We're experiencing a new kind of publishing - where data is often published before the actual paper. This is a different paradigm for publishing.

Hey tosses out the example of the Sloan Digital Sky Survey, the first major astronomical survey project, with 5 color images of 1/4 of the sky and pictures of 300 million celestial objects. The SkyServer, Hey says, is the posterchild in 21st century data publishing, an example of what you can do if you make the data available, and also an example of citizen science (Galaxy Zoo). Galaxy Zoo is a project where they ask the community to participate and help classify galaxies.

In speaking about his time as the Dean of Engineering at SouthHampton, Hey says that traditional means for scholarly publishing is a model in crisis. Journal subscriptions are rising faster than library budgets, web technology and digital media now make dissemination of knowledge "easy" and "Free" without traditional paper journals.

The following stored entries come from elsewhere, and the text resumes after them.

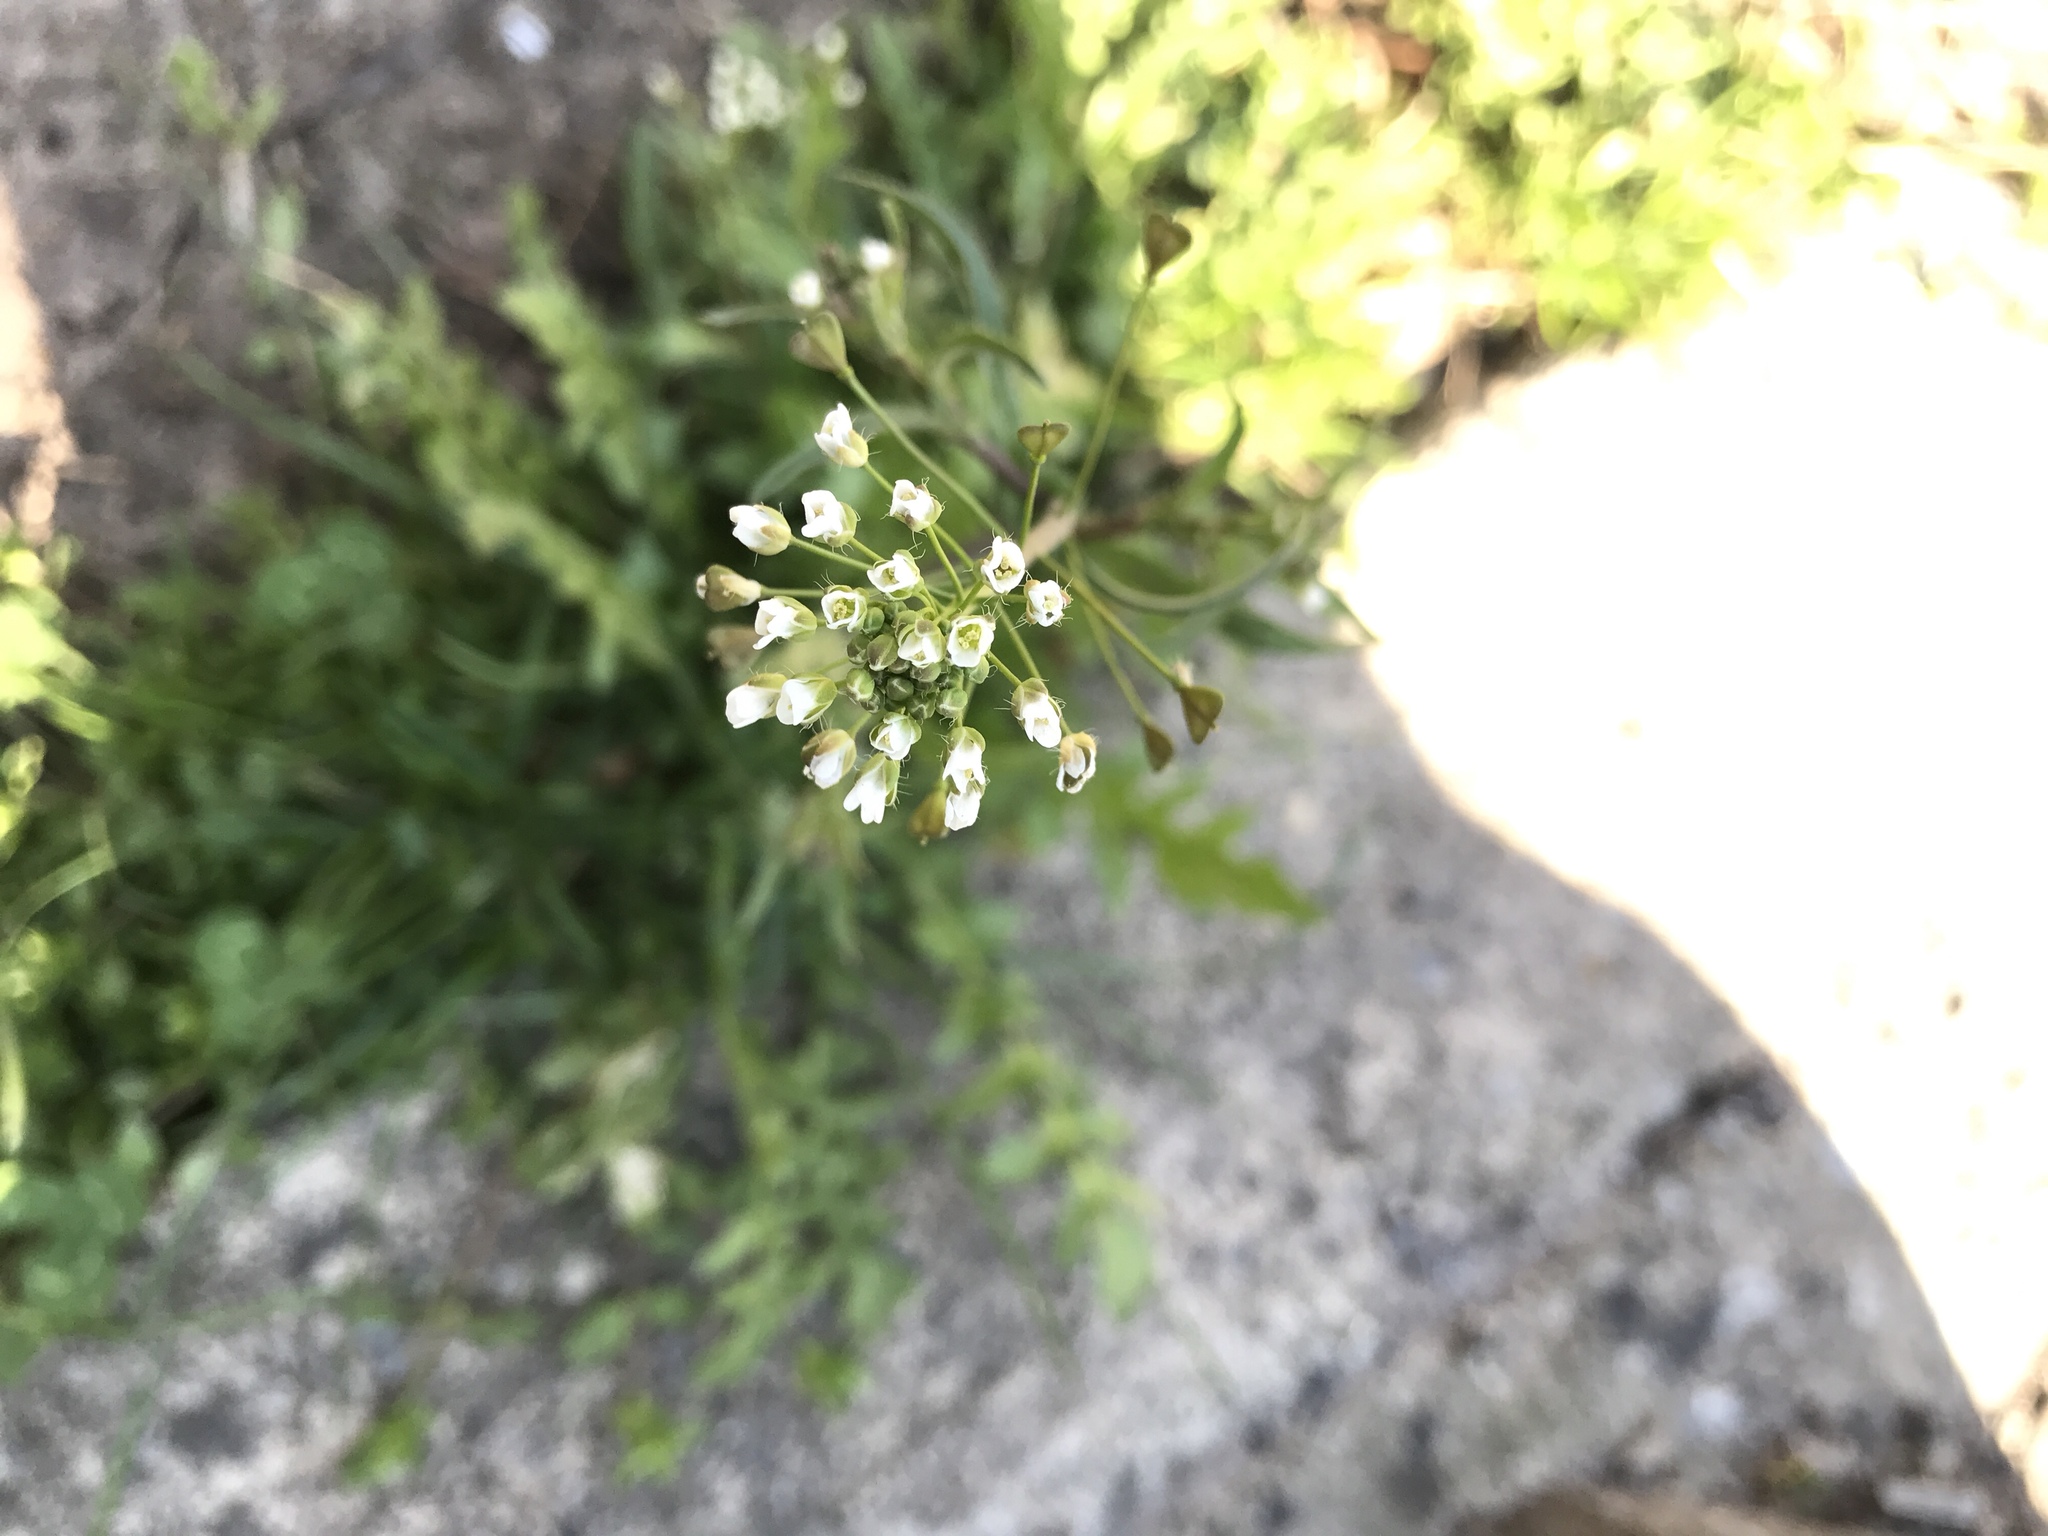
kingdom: Plantae
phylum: Tracheophyta
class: Magnoliopsida
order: Brassicales
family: Brassicaceae
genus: Capsella
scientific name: Capsella bursa-pastoris
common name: Shepherd's purse
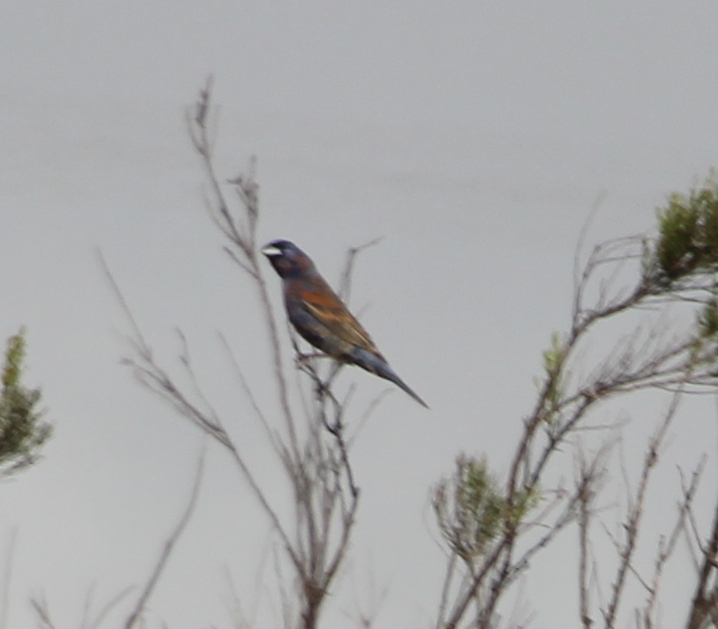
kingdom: Animalia
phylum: Chordata
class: Aves
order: Passeriformes
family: Cardinalidae
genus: Passerina
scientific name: Passerina caerulea
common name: Blue grosbeak
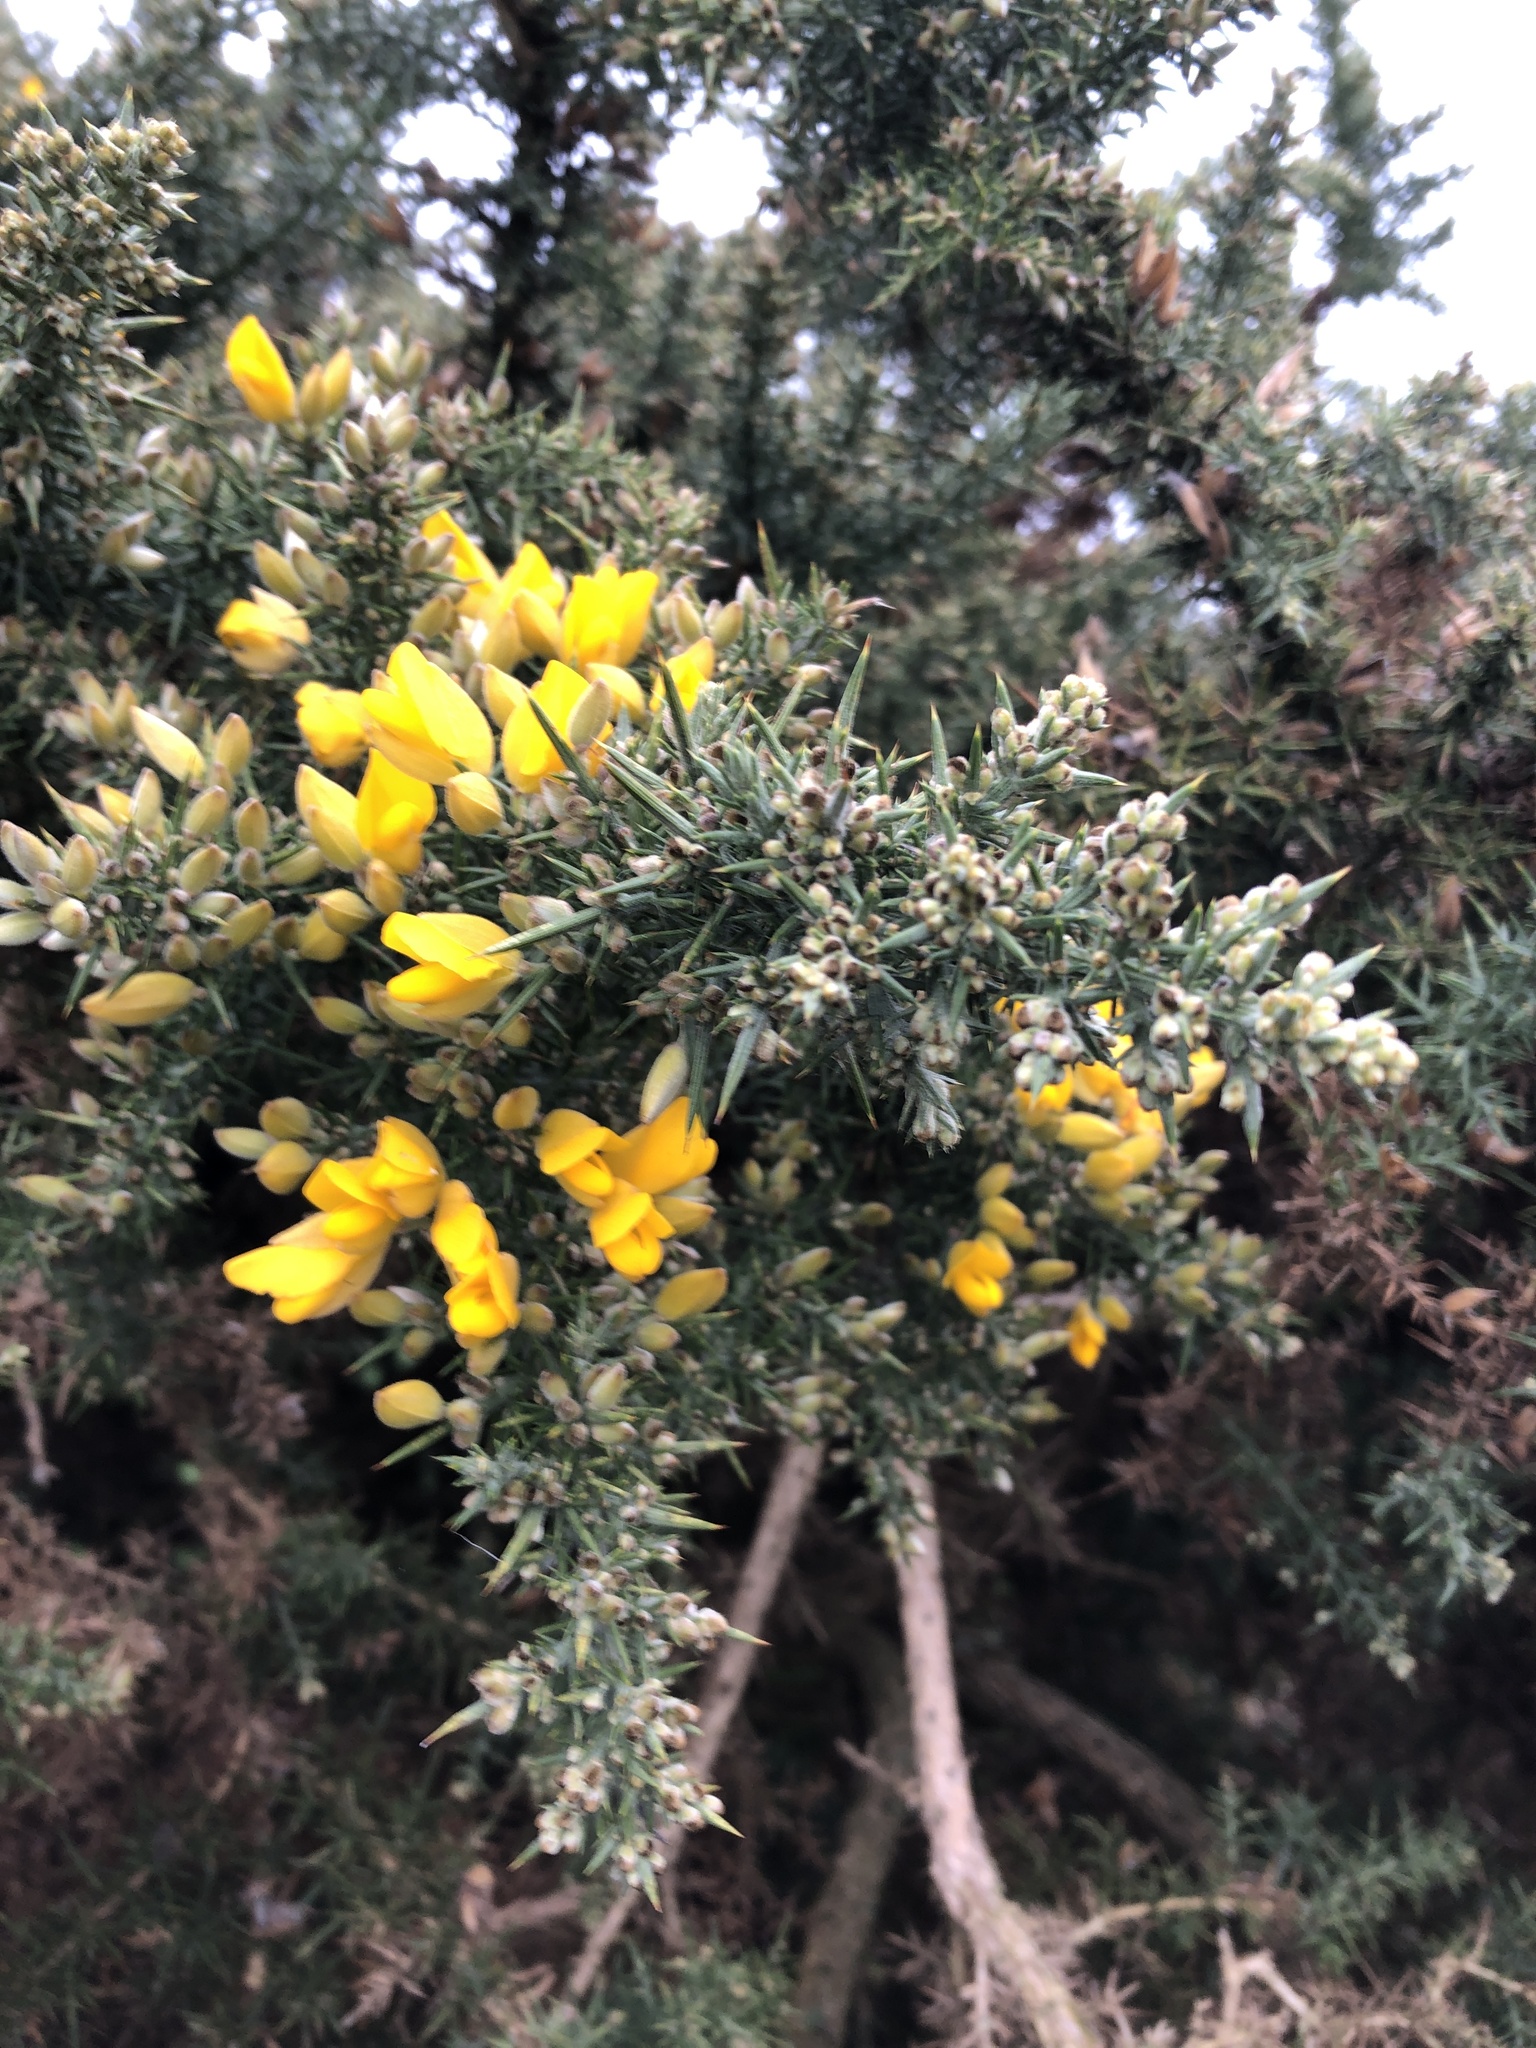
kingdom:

His e-science work continues at MSR, colored also by his role on the NSF advisory committee on cyberinfrastructure (ACCI).

"In order to help catalyze and facilitate the growth of advanced CI, a critical component is the adoption of Open Access policy for data, public [literature] and software" - NSF ACCI

"Make sure we walk the talk." - Hey

Cloud Computing is, to Hey, where we're going in the future.

We're moving towards a world where all data is linked ... and where data is stored/processed/analyzed in the cloud.-- Data is interconnected through machine interpretable information - social networks as a special case of these data networks, or "data meshes".

Cloud computing will affect all sorts of research, and OA - copies of articles can be trusted to the cloud, perhaps IRs still keeping local copies as well. Hey believes the OA movement will succeed, presenting a new rapprochement with publishers.